### Task item
Once the line containing "<source format=kicad_sch>" is found in the entries below, reproduce it and every line after it, stopping at and including the line containing "(exclude_from_sim no)"; reproduce nothing else, and keep each line exact.

▼

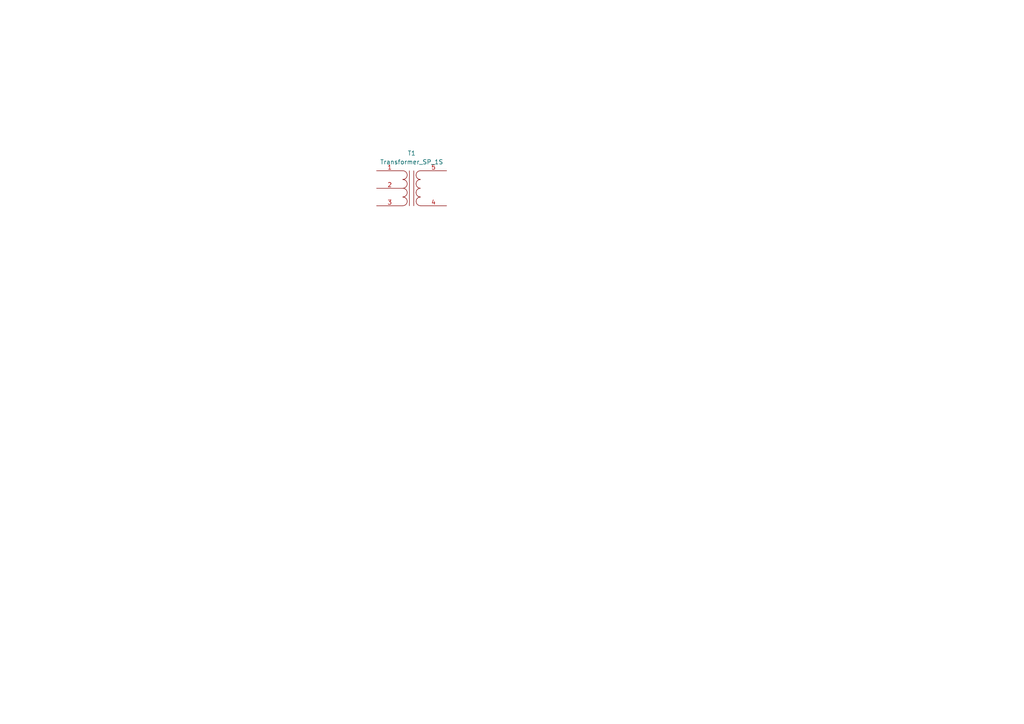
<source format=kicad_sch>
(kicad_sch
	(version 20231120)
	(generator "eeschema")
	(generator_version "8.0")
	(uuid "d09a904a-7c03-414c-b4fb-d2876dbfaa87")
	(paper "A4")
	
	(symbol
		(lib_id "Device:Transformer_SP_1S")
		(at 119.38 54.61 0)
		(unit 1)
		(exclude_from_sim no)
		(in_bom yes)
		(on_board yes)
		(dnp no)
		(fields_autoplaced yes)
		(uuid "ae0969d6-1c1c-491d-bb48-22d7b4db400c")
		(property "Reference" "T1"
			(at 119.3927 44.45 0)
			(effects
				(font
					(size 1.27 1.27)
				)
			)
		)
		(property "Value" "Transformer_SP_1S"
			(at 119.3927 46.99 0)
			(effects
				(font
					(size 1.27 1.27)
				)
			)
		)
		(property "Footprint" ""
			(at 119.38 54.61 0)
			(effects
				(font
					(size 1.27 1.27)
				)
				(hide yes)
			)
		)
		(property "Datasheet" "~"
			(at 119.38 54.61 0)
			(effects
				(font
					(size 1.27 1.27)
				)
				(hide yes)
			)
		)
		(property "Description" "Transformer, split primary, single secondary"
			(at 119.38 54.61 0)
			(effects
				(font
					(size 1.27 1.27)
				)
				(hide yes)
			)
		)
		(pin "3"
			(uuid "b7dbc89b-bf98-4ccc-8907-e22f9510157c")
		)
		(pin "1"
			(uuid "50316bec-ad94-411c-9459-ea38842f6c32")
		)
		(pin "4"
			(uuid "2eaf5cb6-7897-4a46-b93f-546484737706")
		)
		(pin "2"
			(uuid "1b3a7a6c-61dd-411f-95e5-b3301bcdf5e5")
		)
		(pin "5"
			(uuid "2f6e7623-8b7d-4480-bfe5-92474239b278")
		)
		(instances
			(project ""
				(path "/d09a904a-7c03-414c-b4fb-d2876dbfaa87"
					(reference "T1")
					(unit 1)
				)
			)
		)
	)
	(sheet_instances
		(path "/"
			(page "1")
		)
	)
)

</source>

▲
▼

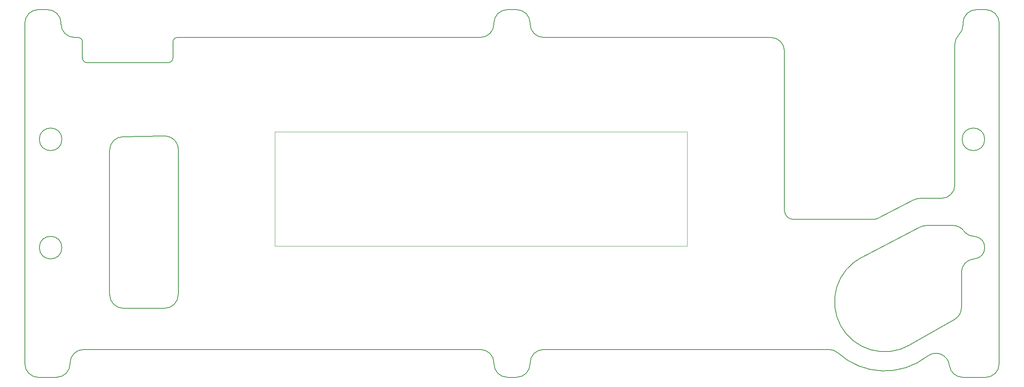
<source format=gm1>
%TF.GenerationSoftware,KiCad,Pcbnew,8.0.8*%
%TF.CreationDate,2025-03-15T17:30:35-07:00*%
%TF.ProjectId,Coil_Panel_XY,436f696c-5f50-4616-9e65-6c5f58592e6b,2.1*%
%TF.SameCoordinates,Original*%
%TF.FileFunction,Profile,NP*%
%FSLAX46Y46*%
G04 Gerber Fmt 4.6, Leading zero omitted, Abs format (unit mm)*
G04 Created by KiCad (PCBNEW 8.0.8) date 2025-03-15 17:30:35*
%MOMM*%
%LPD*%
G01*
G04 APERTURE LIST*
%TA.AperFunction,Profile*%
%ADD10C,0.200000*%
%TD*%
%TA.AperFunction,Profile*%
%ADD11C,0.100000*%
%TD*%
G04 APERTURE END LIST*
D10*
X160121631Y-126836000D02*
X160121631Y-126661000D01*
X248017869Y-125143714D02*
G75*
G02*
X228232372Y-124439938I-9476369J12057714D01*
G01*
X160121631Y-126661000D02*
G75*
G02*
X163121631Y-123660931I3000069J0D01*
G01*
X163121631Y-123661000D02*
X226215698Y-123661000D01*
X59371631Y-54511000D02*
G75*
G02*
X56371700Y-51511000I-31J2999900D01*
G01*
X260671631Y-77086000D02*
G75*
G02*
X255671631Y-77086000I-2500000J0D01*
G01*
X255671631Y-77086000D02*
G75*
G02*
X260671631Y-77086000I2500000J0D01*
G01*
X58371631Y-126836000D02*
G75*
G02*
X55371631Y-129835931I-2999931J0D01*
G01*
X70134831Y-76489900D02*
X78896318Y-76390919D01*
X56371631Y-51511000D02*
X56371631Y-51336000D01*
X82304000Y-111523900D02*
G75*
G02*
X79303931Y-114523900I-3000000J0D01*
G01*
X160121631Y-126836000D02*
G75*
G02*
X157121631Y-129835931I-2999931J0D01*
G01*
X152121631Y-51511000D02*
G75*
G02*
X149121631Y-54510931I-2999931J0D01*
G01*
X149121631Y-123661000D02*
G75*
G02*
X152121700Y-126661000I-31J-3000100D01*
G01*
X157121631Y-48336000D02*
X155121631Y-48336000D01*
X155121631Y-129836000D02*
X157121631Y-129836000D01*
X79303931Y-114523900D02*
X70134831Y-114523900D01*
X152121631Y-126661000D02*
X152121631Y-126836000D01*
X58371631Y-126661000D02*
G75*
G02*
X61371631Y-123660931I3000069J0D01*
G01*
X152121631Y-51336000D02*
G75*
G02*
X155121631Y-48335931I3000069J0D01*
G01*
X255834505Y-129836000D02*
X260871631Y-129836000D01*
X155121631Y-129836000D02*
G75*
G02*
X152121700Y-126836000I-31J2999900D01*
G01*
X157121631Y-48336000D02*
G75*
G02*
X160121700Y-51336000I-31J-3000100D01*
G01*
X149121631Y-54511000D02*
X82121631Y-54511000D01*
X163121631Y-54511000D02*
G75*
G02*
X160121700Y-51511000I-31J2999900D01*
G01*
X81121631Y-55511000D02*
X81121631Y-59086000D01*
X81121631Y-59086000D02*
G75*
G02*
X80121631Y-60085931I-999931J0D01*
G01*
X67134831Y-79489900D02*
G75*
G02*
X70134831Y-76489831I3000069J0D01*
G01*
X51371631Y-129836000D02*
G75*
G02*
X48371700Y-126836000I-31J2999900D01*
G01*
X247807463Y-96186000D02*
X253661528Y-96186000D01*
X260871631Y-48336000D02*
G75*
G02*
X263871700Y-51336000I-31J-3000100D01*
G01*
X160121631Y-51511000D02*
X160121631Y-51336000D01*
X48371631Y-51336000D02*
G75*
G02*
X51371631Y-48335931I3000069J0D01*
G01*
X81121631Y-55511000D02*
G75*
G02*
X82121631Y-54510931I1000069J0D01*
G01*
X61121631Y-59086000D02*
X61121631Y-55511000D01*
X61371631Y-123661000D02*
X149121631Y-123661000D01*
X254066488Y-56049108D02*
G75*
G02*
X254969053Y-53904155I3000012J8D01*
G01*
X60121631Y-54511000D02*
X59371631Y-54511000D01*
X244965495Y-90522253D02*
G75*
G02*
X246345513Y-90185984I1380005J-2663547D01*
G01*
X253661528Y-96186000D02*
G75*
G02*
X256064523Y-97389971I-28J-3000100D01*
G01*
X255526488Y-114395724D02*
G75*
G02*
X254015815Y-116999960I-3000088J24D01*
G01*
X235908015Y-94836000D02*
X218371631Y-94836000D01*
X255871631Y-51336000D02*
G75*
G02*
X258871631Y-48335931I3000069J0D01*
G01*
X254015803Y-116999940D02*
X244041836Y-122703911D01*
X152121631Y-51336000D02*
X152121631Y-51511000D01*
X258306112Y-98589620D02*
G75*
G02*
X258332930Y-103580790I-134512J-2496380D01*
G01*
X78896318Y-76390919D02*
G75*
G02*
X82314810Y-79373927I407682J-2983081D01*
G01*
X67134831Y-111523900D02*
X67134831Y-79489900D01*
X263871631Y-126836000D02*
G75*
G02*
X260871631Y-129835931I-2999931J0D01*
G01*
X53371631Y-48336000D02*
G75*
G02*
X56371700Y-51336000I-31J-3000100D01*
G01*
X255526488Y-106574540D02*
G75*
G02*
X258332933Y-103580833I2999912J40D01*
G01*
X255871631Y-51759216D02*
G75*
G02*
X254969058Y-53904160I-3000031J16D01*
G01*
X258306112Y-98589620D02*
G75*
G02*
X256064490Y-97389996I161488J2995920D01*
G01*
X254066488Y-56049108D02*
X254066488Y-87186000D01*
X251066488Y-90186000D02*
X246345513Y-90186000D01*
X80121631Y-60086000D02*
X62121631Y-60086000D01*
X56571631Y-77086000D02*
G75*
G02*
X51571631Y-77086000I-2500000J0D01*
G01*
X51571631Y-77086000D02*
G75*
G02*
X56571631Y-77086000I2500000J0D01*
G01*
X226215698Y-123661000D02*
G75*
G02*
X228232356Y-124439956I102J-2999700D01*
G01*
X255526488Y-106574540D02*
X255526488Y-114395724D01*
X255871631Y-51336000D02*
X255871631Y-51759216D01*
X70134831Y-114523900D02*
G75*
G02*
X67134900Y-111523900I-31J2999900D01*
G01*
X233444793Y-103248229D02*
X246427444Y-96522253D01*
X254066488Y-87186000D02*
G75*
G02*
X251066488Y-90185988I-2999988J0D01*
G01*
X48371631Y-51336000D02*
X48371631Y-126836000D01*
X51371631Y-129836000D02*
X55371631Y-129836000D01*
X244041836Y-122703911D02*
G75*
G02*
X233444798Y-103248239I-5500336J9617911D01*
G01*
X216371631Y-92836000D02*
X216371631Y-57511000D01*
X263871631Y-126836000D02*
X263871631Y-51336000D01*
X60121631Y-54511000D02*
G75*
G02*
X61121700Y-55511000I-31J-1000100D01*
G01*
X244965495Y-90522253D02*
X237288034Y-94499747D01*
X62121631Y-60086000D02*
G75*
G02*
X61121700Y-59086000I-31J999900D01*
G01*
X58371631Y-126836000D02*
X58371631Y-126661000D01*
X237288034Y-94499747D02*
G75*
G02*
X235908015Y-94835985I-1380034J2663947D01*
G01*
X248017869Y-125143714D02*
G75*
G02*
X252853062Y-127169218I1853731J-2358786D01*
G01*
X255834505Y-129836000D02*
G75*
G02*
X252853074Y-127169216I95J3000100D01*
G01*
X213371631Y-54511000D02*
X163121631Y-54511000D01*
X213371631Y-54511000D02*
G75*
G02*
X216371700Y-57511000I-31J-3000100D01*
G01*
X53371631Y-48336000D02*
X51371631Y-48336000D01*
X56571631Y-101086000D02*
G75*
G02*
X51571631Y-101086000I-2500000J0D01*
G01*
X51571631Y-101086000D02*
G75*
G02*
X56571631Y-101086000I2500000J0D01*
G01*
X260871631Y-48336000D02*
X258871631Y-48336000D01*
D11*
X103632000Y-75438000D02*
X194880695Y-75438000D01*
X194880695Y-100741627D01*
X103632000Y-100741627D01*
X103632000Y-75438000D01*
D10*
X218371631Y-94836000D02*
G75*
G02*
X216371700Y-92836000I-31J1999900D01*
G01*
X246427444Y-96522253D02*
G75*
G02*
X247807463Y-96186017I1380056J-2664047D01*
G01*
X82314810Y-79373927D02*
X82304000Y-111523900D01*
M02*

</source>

▲

### Solved exercise
<source format=kicad_sch>
(kicad_sch
	(version 20231120)
	(generator "eeschema")
	(generator_version "8.0")
	(uuid "d09a904a-7c03-414c-b4fb-d2876dbfaa87")
	(paper "A4")
	
	(symbol
		(lib_id "Device:Transformer_SP_1S")
		(at 119.38 54.61 0)
		(unit 1)
		(exclude_from_sim no)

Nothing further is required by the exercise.